Just a few random picks among the observations:

  • The Single Market for public procurement is not sufficiently integrated and further opening could boost economic efficiency and growth (p. 93),

  • In 2015, the Commission launched a fitness check of EU legislation in the fields of Internal Market, Energy Efficiency, Environment and Occupational Safety and Health, which aims at identifying overlaps or inconsistencies between the various relevant legal acts and analyse burdens and benefits for enterprises of the construction sector, including products manufacturers. The results will be presented in 2017 (page 104).

  • Retailers wanting to establish in other Member States may face regulatory restrictions. Member States impose requirements relating to the size of retail outlets or to their location which may result in market entry barriers for certain store formats or business models and may affect secondary establishment. Such restrictions can have a negative impact on market structure and dynamics (page 124).

  • For non-grocery retail e-commerce is completely changing the market conditions. Integration happens through cross-border retail sales. Member States should provide a regulatory framework supportive to the development of e-commerce and ensure a level playing field between physical and on-line retail (page 126).

Food for thought

The Single market integration and competitiveness report 2016 offers national governments and EU institutions elements to contemplate market reforms, but it does not really quantify or assess the adequacy of the current internal market strategy of the European Union:
Upgrading the Single Market: more opportunities for people and business; Brussels, 28.10.2015 COM(2015) 550 final

Neither does the 2016 report lay the foundation for a mid-term review based on what it would take to catch up with the United States of America, to name the obvious internal market benchmark.

Single EU regulator, single EU rule book

In practical terms, where the Single market integration and competitiveness report 2016 left off, Bruegel picks up the slack ahead of the mid-term’s invitation for the Commission to reflect on the future of the internal market, as on other priorities.  

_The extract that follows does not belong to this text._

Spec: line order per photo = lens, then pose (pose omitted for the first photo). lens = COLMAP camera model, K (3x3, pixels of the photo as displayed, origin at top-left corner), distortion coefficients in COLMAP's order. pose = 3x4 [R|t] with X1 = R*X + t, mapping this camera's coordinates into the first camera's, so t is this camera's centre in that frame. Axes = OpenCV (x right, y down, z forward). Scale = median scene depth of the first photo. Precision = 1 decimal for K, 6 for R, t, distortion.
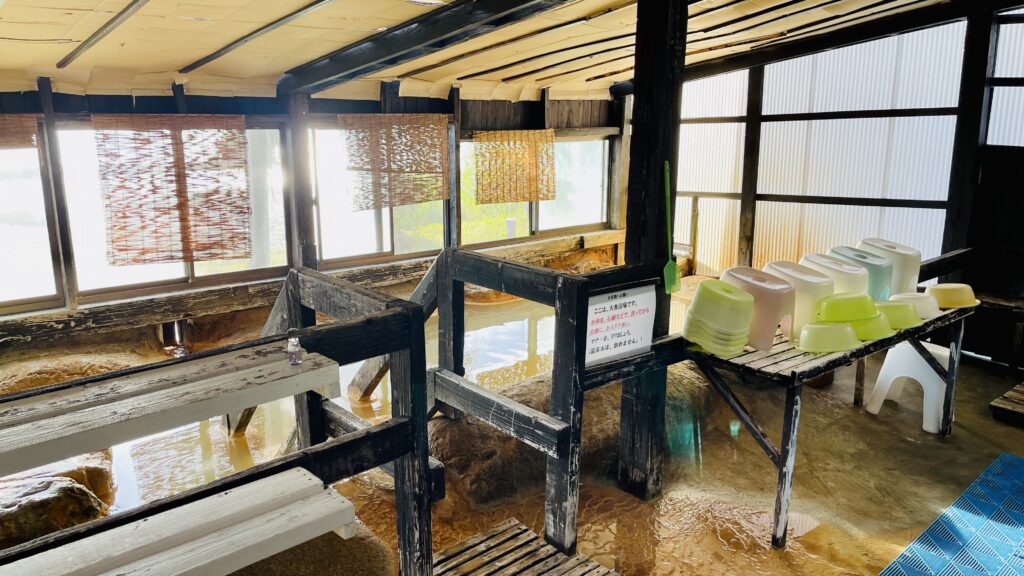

Bruegel offers a policy contribution paper Making the best of the European single market (2017), which discusses what to do about the lack of growth and fairness when the easy parts of the internal market have been done.

In terms comprehensible to national politicians and administrations, the authors outline how to increase productivity growth, a new investment agenda and how the EU and its member states should promote fairness.

Even if the discussion is conducted within the existing treaties, it is refreshing to see main building blocks examined, instead of swarms of wafer-thin amendments to limited legal acts.

But I wonder if the EU member states are ever going to be able to break out of the Sisyphean internal market they created, if they fail to build the internal market and the digital single market according to the litmus test: each part as good or better than in the federal United States and Canada.